Please repeat exactly the lines below from the one containing "Tus comentarios nos ayudan a mejorar" down to the one containing "RNIERS ARTICLES", both included, and nothing else.

Page-level text extractions
________________
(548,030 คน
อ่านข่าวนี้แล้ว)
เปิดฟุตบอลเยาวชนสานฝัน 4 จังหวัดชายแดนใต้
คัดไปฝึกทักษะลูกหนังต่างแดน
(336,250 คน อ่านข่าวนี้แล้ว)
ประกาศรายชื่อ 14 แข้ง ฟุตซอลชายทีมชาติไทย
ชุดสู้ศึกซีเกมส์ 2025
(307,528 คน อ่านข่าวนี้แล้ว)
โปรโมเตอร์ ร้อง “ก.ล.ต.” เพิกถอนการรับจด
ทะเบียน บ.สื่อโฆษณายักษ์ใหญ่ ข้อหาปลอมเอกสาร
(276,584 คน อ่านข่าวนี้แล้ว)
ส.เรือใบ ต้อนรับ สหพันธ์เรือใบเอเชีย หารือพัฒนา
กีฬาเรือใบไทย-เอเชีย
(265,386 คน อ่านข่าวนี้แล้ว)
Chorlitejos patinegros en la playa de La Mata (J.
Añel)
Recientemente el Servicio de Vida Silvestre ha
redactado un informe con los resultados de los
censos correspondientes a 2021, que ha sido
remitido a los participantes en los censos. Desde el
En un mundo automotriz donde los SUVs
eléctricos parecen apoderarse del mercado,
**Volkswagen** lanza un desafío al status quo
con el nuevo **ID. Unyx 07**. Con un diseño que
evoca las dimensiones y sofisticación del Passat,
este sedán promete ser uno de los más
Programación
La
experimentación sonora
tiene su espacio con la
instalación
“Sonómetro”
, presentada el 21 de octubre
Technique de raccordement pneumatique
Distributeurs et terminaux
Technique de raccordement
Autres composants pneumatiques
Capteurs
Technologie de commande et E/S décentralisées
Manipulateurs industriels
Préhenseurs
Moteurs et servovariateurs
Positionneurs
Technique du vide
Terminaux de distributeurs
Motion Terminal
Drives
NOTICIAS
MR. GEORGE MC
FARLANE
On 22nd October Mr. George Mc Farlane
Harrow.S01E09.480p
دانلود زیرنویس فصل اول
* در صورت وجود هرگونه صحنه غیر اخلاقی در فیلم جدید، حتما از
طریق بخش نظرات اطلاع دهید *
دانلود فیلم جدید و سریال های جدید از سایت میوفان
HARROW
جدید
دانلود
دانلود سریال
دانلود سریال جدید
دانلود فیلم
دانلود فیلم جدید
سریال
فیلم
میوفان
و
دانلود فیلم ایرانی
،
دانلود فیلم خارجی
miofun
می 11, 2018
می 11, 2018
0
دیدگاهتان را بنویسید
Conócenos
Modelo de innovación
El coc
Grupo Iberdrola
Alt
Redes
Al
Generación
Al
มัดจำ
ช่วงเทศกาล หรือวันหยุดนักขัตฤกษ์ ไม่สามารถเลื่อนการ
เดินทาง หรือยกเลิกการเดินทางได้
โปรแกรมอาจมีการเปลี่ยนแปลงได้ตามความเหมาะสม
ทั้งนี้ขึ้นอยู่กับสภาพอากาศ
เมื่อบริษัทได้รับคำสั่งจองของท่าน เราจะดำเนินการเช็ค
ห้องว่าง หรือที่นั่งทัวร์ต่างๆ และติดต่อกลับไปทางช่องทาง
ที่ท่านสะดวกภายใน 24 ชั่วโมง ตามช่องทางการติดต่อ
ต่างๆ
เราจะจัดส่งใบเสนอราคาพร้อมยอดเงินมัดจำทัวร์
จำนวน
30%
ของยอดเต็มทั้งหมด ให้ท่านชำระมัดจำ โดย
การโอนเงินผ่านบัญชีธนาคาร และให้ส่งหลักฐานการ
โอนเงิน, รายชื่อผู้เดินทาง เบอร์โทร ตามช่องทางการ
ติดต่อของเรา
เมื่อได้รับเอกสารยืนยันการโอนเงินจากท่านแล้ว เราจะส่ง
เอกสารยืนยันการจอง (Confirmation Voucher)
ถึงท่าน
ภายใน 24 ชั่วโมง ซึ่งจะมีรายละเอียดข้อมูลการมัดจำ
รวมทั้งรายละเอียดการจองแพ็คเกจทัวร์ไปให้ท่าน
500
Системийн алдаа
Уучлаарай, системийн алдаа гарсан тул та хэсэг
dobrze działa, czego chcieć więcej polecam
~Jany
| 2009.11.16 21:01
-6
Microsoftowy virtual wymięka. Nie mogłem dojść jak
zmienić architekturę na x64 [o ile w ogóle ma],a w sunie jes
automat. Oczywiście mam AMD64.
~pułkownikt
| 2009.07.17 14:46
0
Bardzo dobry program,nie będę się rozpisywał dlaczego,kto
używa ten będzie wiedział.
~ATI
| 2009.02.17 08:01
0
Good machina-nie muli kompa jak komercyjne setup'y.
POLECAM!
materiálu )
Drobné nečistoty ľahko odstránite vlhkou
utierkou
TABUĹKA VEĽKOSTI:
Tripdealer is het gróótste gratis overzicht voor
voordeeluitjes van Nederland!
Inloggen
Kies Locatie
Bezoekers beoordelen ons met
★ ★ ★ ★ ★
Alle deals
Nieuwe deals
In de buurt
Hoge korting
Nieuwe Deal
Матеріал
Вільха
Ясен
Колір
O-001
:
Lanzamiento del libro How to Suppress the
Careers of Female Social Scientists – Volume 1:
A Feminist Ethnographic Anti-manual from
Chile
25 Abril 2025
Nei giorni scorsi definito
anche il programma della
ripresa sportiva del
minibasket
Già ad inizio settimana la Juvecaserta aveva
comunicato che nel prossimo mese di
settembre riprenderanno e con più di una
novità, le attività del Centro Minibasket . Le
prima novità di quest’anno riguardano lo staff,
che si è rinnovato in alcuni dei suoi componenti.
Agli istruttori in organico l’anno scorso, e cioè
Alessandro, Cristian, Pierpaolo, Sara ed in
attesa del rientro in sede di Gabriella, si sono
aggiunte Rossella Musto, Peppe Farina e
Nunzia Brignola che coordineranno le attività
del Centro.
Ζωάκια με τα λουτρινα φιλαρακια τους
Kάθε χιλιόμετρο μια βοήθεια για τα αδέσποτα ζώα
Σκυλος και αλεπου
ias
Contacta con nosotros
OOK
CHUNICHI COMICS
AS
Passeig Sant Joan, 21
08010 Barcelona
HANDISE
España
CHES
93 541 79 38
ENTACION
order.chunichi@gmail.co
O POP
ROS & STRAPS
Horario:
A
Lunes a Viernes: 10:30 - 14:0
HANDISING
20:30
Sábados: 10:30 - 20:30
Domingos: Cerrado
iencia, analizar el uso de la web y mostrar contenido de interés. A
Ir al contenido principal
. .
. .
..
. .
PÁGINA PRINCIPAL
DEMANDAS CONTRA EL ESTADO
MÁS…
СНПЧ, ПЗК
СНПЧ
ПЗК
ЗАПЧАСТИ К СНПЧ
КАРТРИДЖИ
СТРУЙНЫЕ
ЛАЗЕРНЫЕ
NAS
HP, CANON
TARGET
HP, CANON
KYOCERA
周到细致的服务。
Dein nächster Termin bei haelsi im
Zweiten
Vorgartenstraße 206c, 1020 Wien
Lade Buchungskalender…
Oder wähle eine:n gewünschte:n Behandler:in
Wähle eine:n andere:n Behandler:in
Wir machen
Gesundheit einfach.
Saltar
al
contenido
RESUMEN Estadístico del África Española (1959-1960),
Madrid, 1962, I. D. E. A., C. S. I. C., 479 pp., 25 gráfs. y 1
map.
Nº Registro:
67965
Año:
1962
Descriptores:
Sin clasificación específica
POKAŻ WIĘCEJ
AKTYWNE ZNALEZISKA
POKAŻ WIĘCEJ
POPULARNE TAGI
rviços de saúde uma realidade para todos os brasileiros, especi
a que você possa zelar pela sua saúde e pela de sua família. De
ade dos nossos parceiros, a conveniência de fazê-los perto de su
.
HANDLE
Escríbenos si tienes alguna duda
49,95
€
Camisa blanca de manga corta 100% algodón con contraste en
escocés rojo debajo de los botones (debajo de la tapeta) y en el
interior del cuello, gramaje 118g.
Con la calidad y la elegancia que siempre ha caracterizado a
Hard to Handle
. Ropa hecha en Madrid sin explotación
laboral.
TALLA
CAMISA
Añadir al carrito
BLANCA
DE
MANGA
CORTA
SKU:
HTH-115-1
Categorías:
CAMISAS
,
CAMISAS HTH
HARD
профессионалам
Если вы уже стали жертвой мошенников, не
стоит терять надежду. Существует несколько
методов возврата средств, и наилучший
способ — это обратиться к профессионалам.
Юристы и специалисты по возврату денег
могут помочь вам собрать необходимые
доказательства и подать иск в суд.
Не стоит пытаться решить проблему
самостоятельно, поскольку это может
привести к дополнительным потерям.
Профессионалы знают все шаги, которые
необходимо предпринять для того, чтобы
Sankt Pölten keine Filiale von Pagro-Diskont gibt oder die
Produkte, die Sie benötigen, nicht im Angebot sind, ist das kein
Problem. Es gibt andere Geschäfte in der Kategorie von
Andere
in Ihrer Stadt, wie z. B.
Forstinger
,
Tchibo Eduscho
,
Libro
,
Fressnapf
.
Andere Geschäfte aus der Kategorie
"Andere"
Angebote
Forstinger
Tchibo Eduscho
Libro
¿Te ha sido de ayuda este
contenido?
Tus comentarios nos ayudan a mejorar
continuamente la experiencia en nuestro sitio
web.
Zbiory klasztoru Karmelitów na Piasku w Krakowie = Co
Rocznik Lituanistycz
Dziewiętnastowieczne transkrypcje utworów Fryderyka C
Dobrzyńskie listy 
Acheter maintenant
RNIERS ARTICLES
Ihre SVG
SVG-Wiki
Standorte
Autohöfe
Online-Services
________________
Solution to this exercise =
Tus comentarios nos ayudan a mejorar
continuamente la experiencia en nuestro sitio
web.
Zbiory klasztoru Karmelitów na Piasku w Krakowie = Co
Rocznik Lituanistycz
Dziewiętnastowieczne transkrypcje utworów Fryderyka C
Dobrzyńskie listy 
Acheter maintenant
RNIERS ARTICLES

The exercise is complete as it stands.